- _Instruction_: Which lines in the records contain the word "dust"? Extract each of those lines in full.

Dataset excerpts:
-- Opening Marker --

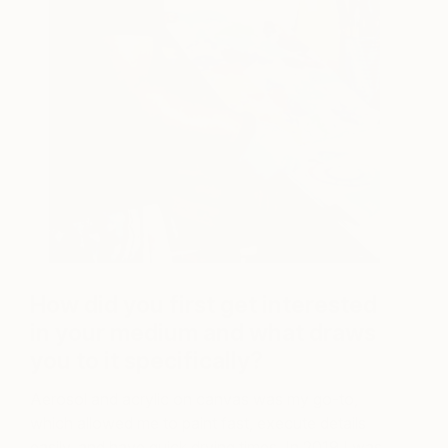
How did you first get interested
in your medium and what draws
you to it specifically?
Aerosol and acrylic on canvas was my go-to,
which allowed me to paint fast, execute details
easily, and have quick drying times. In 2019 I was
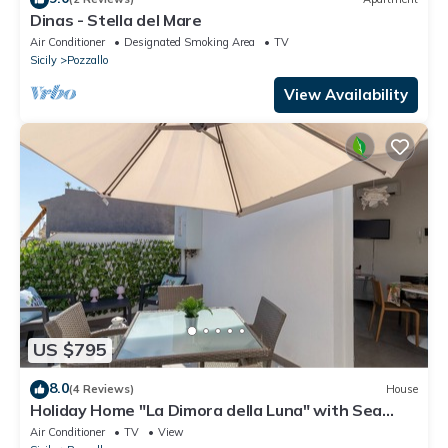
Dinas - Stella del Mare
Air Conditioner
Designated Smoking Area
TV
Sicily
Pozzallo
View Availability
US $795
8.0
(4 Reviews)
House
Holiday Home "La Dimora della Luna" with Sea
View, Terrace and Wi-Fi
Air Conditioner
TV
View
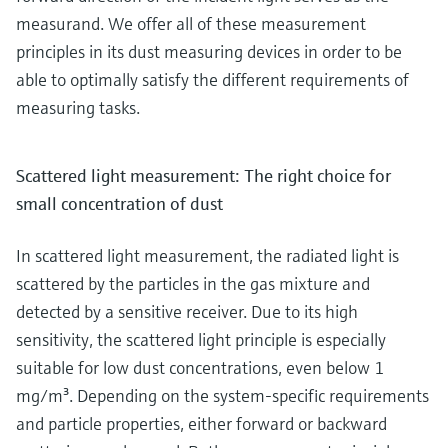
measurand. We offer all of these measurement
principles in its dust measuring devices in order to be
able to optimally satisfy the different requirements of
measuring tasks.
Scattered light measurement: The right choice for
small concentration of dust
In scattered light measurement, the radiated light is
scattered by the particles in the gas mixture and
detected by a sensitive receiver. Due to its high
sensitivity, the scattered light principle is especially
suitable for low dust concentrations, even below 1
mg/m³. Depending on the system-specific requirements
and particle properties, either forward or backward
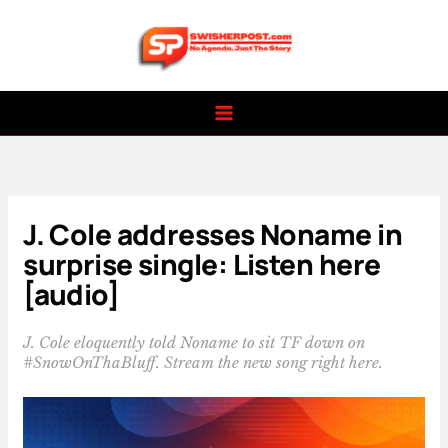
Skip
to
content
J. Cole addresses Noname in
surprise single: Listen here
[audio]
J. Cole eloquently told Noname to sit TF down on
#SnowOnThaBluff. Stream the new song right here.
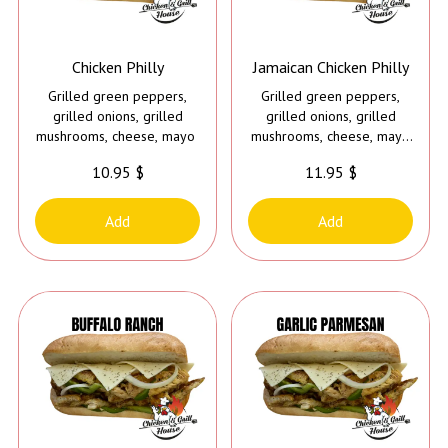
Chicken Philly
Jamaican Chicken Philly
Grilled green peppers,
Grilled green peppers,
grilled onions, grilled
grilled onions, grilled
mushrooms, cheese, mayo
mushrooms, cheese, mayo
and Caribbean jerk sauce
10.95 $
11.95 $
Add
Add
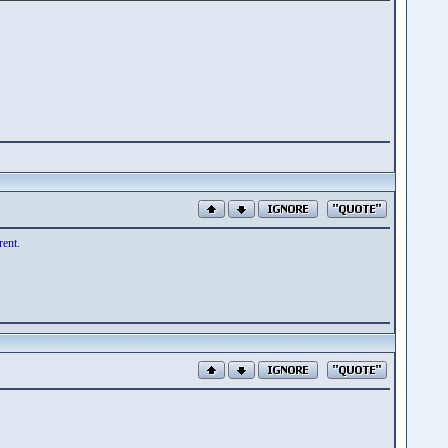
rent.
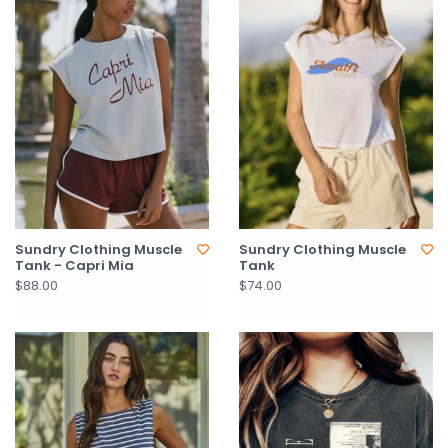
Sundry Clothing Muscle
Sundry Clothing Muscle
Tank - Capri Mia
Tank
$88.00
$74.00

-- Closing Marker --

- _Solution to this exercise_:
principles in its dust measuring devices in order to be
small concentration of dust
suitable for low dust concentrations, even below 1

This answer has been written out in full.